Another observation is that, when I use the top utility, initially the VIRT column shows 4.5G and after insert it shows 5.4G. My dataset including source buffer and index does not exceed 2GB. The phone has 6GB ram and 1.4GB free ram after insert.
I don't understand why VIRT column increases eventhough I have enough free ram. That is why I retrieve twice to rule out reading from virtual memory, but that also does not improve retrieve speed.
Could it be because of the type of memory caches used in SDM845? Or could it be because of type of low power memory used (LPDDR4x)?
I am stuck because I am unable to explain this anomaly on SDM845. Please let me know if you have any ideas.
Regards
Arun
For the 2), "schedutil" is the name of EAS cpu governor, which means your CPU frequency is managed by EAS dynamically. If your CPUs are running with different workloads ( workload will be calculated by EAS algorithm automatically ), your CPU frequencies may vary from time to time. So your benchmark tests may be run under different CPU frequencies.
Hi Zhifei Yang,
Thank you for replying. From what I see from stats/time_in_state and stats/total_trans in linux. there seems to be no change in speed transition (total_trans). So I am not sure if EAS varies the frequencies.
My insert operations mainly depend on memcpy. Is it possible that memcpy directly copies within external memory without first bringing data into cache? If this is so, then the behaviour is explained, because my retrieve operations have to bring data into cache and would be slower.
Yes.
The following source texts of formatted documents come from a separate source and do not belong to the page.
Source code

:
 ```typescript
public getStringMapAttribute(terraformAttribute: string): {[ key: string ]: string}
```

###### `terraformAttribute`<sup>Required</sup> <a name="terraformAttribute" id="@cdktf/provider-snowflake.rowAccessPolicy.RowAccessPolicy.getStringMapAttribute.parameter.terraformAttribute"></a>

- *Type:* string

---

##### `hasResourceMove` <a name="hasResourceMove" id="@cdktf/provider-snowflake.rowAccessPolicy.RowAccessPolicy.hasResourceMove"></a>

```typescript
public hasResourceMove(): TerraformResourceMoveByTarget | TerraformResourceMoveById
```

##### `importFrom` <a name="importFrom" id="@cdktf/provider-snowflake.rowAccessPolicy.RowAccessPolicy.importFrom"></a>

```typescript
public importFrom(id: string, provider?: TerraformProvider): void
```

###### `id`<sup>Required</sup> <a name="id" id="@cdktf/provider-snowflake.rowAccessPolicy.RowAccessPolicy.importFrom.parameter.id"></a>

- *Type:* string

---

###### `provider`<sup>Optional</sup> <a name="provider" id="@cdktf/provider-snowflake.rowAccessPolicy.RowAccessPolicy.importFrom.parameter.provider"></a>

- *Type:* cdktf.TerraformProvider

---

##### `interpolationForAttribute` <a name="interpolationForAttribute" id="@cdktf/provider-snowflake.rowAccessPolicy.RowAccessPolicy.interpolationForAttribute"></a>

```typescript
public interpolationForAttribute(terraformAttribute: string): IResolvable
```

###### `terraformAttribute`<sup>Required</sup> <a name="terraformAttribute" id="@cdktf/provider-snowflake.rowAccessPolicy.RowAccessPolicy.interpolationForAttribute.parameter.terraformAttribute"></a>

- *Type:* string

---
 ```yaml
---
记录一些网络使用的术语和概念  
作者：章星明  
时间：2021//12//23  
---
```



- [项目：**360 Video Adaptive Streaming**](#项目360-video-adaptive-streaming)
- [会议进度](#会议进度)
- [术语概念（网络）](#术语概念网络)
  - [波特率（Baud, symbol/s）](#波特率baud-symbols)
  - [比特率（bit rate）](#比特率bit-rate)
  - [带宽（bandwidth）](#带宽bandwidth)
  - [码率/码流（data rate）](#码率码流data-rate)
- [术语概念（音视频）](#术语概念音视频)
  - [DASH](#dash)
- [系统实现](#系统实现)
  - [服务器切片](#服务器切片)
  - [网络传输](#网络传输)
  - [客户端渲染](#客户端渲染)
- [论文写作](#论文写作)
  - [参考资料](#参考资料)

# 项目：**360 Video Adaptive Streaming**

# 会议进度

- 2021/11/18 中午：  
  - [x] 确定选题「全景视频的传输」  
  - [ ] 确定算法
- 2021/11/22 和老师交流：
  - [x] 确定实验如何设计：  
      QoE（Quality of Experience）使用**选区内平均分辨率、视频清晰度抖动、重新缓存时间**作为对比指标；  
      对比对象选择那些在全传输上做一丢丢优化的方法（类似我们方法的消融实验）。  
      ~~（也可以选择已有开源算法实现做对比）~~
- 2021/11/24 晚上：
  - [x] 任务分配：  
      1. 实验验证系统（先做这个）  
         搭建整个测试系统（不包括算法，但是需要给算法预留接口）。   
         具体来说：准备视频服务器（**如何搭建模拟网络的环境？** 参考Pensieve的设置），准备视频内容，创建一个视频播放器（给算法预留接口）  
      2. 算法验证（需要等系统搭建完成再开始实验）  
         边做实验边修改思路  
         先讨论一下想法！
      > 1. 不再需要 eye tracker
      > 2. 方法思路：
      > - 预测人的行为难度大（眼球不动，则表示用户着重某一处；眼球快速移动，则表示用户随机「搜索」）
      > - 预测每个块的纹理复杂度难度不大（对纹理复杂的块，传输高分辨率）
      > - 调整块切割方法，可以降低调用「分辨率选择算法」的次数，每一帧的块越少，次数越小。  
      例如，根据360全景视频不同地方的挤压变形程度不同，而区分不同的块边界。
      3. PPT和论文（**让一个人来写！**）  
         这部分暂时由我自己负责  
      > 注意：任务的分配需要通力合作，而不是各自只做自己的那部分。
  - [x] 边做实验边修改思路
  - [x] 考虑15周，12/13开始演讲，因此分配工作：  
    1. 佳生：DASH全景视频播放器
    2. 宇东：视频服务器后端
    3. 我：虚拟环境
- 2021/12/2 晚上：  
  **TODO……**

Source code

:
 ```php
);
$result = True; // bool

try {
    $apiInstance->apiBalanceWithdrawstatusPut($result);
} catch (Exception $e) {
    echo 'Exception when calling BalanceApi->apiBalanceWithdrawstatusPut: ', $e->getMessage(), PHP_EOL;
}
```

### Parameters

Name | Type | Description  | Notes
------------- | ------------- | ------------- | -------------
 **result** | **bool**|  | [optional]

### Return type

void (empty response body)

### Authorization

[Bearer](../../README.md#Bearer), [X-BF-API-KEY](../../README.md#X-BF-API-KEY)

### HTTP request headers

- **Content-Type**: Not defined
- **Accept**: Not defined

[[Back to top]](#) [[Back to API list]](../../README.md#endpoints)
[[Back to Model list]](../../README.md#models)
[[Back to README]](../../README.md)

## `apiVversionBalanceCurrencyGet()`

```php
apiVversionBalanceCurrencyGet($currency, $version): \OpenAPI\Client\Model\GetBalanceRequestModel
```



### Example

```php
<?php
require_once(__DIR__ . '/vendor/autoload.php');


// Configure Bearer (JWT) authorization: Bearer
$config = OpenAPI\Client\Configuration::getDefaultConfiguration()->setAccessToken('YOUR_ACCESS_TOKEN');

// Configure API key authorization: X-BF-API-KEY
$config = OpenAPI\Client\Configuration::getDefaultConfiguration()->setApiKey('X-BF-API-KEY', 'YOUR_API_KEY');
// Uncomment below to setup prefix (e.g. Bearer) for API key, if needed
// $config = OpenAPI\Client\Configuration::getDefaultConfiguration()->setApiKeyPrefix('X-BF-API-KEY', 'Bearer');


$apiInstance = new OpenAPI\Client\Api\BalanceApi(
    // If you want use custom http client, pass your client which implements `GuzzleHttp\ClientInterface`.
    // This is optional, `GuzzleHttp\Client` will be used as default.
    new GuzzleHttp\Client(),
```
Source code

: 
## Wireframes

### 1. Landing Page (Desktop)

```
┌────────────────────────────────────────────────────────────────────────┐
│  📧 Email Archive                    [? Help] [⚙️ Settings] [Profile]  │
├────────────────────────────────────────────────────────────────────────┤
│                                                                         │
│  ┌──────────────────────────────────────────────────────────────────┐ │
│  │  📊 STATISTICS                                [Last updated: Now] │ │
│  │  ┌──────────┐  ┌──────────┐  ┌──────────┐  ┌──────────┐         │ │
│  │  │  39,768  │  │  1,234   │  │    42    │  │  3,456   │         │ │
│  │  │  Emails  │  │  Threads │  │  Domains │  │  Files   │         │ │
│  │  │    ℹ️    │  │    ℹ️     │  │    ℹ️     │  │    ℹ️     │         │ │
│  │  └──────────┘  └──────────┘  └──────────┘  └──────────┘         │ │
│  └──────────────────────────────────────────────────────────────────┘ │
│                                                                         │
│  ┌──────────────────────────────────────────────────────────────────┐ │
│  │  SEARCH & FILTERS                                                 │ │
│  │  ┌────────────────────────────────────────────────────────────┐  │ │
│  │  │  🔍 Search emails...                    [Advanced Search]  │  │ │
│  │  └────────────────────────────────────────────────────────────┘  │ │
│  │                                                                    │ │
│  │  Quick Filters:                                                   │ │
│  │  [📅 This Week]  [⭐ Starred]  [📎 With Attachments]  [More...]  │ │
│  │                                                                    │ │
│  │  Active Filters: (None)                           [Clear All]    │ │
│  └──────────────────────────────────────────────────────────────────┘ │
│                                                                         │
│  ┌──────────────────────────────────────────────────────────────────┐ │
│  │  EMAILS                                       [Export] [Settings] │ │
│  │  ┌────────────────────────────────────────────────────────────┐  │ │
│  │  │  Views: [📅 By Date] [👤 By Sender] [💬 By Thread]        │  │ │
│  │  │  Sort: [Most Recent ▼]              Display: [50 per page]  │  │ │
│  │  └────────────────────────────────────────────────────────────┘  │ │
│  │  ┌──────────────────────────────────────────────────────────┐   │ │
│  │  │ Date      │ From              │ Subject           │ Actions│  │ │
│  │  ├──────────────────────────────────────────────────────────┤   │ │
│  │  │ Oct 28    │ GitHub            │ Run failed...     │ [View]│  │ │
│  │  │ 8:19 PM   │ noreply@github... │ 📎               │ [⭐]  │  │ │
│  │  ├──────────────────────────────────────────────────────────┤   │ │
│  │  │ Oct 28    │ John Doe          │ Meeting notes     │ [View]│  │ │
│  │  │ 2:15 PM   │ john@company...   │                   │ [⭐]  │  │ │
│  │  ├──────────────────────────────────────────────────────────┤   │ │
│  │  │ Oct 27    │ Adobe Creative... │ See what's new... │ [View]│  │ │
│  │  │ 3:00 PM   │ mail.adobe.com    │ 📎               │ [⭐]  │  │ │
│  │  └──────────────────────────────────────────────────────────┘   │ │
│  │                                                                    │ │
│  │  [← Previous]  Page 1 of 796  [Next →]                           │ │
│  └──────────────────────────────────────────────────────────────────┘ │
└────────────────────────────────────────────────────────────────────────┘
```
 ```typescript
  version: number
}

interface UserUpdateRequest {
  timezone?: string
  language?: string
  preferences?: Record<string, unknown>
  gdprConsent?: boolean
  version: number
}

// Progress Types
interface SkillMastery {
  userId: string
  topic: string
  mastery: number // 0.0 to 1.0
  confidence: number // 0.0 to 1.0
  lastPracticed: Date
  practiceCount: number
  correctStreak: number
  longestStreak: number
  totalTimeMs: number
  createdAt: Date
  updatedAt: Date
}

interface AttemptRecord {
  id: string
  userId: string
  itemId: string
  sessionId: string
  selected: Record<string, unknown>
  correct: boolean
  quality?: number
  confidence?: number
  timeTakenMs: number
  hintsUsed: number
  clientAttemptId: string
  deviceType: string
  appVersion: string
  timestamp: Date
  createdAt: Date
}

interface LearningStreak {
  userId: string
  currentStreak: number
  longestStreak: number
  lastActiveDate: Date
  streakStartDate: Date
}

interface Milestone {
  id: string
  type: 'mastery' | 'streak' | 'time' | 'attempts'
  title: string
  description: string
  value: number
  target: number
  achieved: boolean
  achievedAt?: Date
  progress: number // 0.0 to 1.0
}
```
For some special data operation APIs such as memset(), memcpy(), they may trigger the Writing Steaming Mode for the CPU feature. In this mode, the memory data will not be allocated into cache to avoid the cache pollution because those kind of data usually are used only once. You have to check the Technical Reference Manual of the CPU you are using to know whether it supports Writing Steaming Mode or not.